Where the prior owner of a partially completed construction project wants indemnification from past work and liability, Lockton, the Kansas City-based broker, has been able to put into effect policies that cover the completed operations exposure associated with the prior work.
"This is a more complicated issue than just naming the prior owner as an insured on new policies," says Pocrass. "Policies are structured around the performance of work."
Where work has been performed by contractors on behalf of a prior owner, insuring the completed operations has to include coverage of provisions that not only name the prior owner's interest but the interest of the prior general contractor and subcontractors for work performed on the project
"We also have seen a number of developer and investment customers that are buying up partially completed projects and in some cases, rather than looking to keep them dormant, they are looking to finish them out," says Grandmaison, of Lexington.

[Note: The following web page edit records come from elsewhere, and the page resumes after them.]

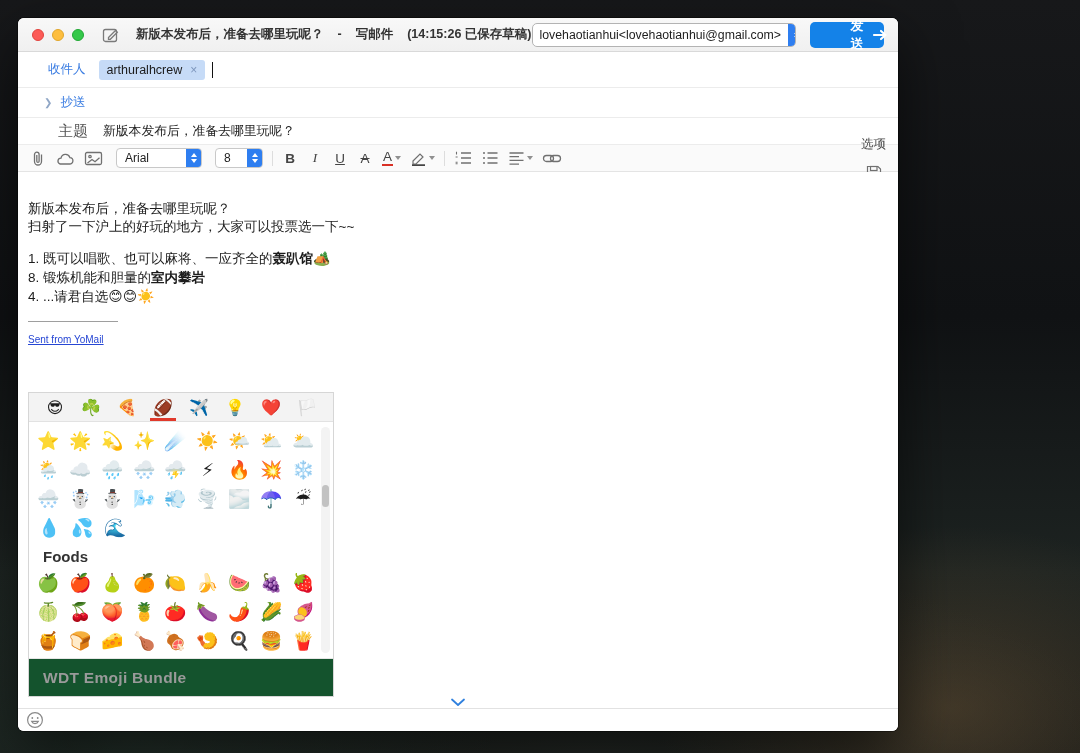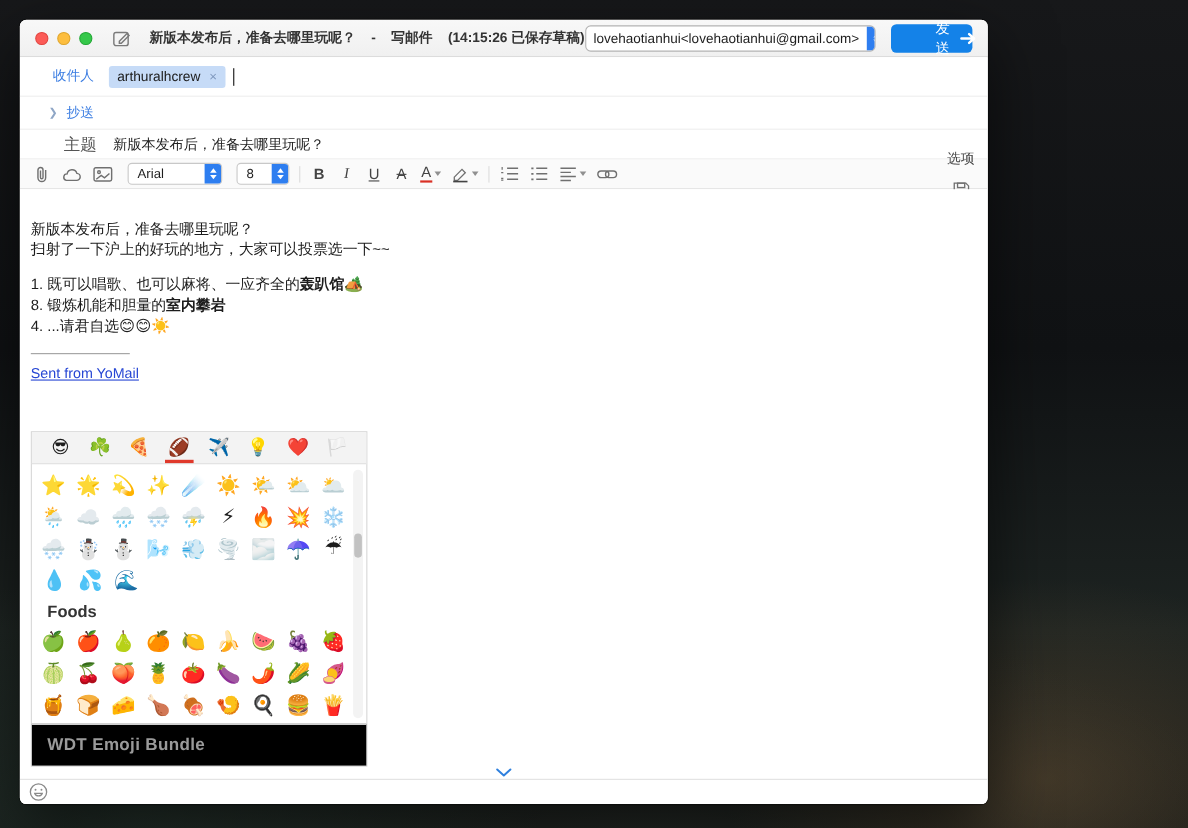--- a/index.html
+++ b/index.html
@@ -29,21 +29,21 @@
     font-size: 12.5px; font-weight: 600; color: #333; white-space: nowrap; }
   .account-select { margin-left: auto; display: flex; align-items: stretch; height: 24px;
     border: 1px solid #b3b3b3; border-radius: 5px; background: #fff; overflow: hidden; }
   .account-select .txt { padding: 0 7px; font-size: 12.3px; color: #1d1d1d; display: flex; align-items: center; }
   .stepper { width: 17px; background: #2e7ef0; display: flex; flex-direction: column;
     align-items: center; justify-content: center; gap: 2px; flex: none; }
   .st-up { width: 0; height: 0; border-left: 3.5px solid transparent; border-right: 3.5px solid transparent; border-bottom: 4px solid #fff; }
   .st-down { width: 0; height: 0; border-left: 3.5px solid transparent; border-right: 3.5px solid transparent; border-top: 4px solid #fff; }
   .send-btn { margin-left: 14px; width: 74px; height: 26px; background: #1482e8; border: none;
     border-radius: 5px; color: #fff; display: flex; align-items: center; justify-content: center;
-    gap: 8px; font-size: 13px; font-weight: 400; cursor: pointer; flex: none; padding-left: 44px; }
+    gap: 8px; font-size: 13px; font-weight: 700; cursor: pointer; flex: none; padding-left: 44px; }
   
   .field-row { display: flex; align-items: center; background: #fff; border-bottom: 1px solid #ececec; }
   .row-to { height: 36px; padding-left: 30px; }
   .blue-label { color: #3b7de2; font-size: 12.5px; }
   .chip { margin-left: 13px; background: #c6dbf7; border-radius: 3px; padding: 3px 8px;
     font-size: 12.5px; color: #1b1b1b; display: flex; align-items: center; gap: 8px; }
   .chip .x { color: #7e97bd; font-size: 12px; line-height: 1; cursor: pointer; }
   .caret { width: 1px; height: 16px; background: #111; margin-left: 7px; }
   .row-cc { height: 30px; padding-left: 26px; }
   .cc-chev { color: #8fa6c6; font-size: 10px; margin-right: 8px; }
@@ -73,41 +73,41 @@
   
   .editor { position: relative; height: 536px; background: #fff; padding: 10px 0 0 10px;
     font-size: 13.5px; color: #1c1c1c; }
   .editor p { line-height: 18px; }
   .gap { height: 18px; }
   .gap-sm { height: 13px; }
   .item-line { line-height: 21px; }
   .item-line b { font-weight: 700; }
   .emj { font-size: 14px; }
   .sig-divider { width: 90px; border-top: 1px solid #9e9e9e; margin: 15px 0 9px 0; }
-  .sig-link { color: #2646d4; text-decoration: underline; font-size: 13px; cursor: pointer; line-height: 18px; display: inline-block; }
+  .sig-link { color: #2646d4; text-decoration: underline; font-size: 10px; cursor: pointer; line-height: 18px; display: inline-block; }
   
   .emoji-panel { position: absolute; left: 10px; top: 220px; width: 306px; height: 305px;
     background: #fff; border: 1px solid #d6d6d6; display: flex; flex-direction: column; }
   .e-tabs { height: 29px; background: #f3f3f3; border-bottom: 1px solid #e2e2e2;
     display: flex; align-items: stretch; padding: 0 8px; flex: none; }
   .e-tab { width: 36px; display: flex; align-items: center; justify-content: center;
     font-size: 16px; position: relative; cursor: pointer; }
   .e-tab.sel::after { content: ""; position: absolute; left: 5px; right: 5px; bottom: 0;
     height: 3px; background: #e0392b; }
   .e-tab.dim { filter: grayscale(1); opacity: .45; }
   .e-grid { position: relative; flex: 1; padding: 4px 14px 0 4px; overflow: hidden; }
   .e-row { display: flex; }
   .e-row .e-cell { width: 33px; height: 29px; display: flex; align-items: center;
     justify-content: center; font-size: 18px; cursor: pointer; }
   .e-foods { font-size: 15px; font-weight: 700; color: #333; padding: 6px 0 3px 10px; }
   .e-scroll { position: absolute; right: 3px; top: 5px; bottom: 5px; width: 9px;
     background: #f3f3f3; border-radius: 5px; }
   .e-thumb { position: absolute; left: 1px; right: 1px; top: 58px; height: 22px;
     background: #c2c2c2; border-radius: 4px; cursor: pointer; }
-  .e-footer { height: 38px; background: #000000; border-top: 1px solid #e6e6e6;
+  .e-footer { height: 38px; background: #14532d; border-top: 1px solid #e6e6e6;
     display: flex; align-items: center; padding-left: 14px; flex: none;
     font-size: 15.5px; font-weight: 600; color: #9a9a9a; letter-spacing: .3px; }
   .collapse-chevron { position: absolute; left: 50%; transform: translateX(-50%); bottom: 1px;
     cursor: pointer; display: flex; }
   
   .statusbar { position: absolute; left: 0; right: 0; bottom: 0; height: 23px;
     background: #fff; border-top: 1px solid #e2e2e2; display: flex; align-items: center; padding-left: 8px; }
   svg { display: block; }
 </style>
 </head>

The Lex Idle Asset Liability Protector product, designed for real estate developers, private-equity firms, pension funds and venture capital firms that invest specifically in real estate, offers primary general liability coverage up to $2 million per occurrence plus excess liability up to $10 million per occurrence.
The plan can also be tailored to provide premises operations coverage by itself or in combination with products or completed operations coverage, says Grandmaison.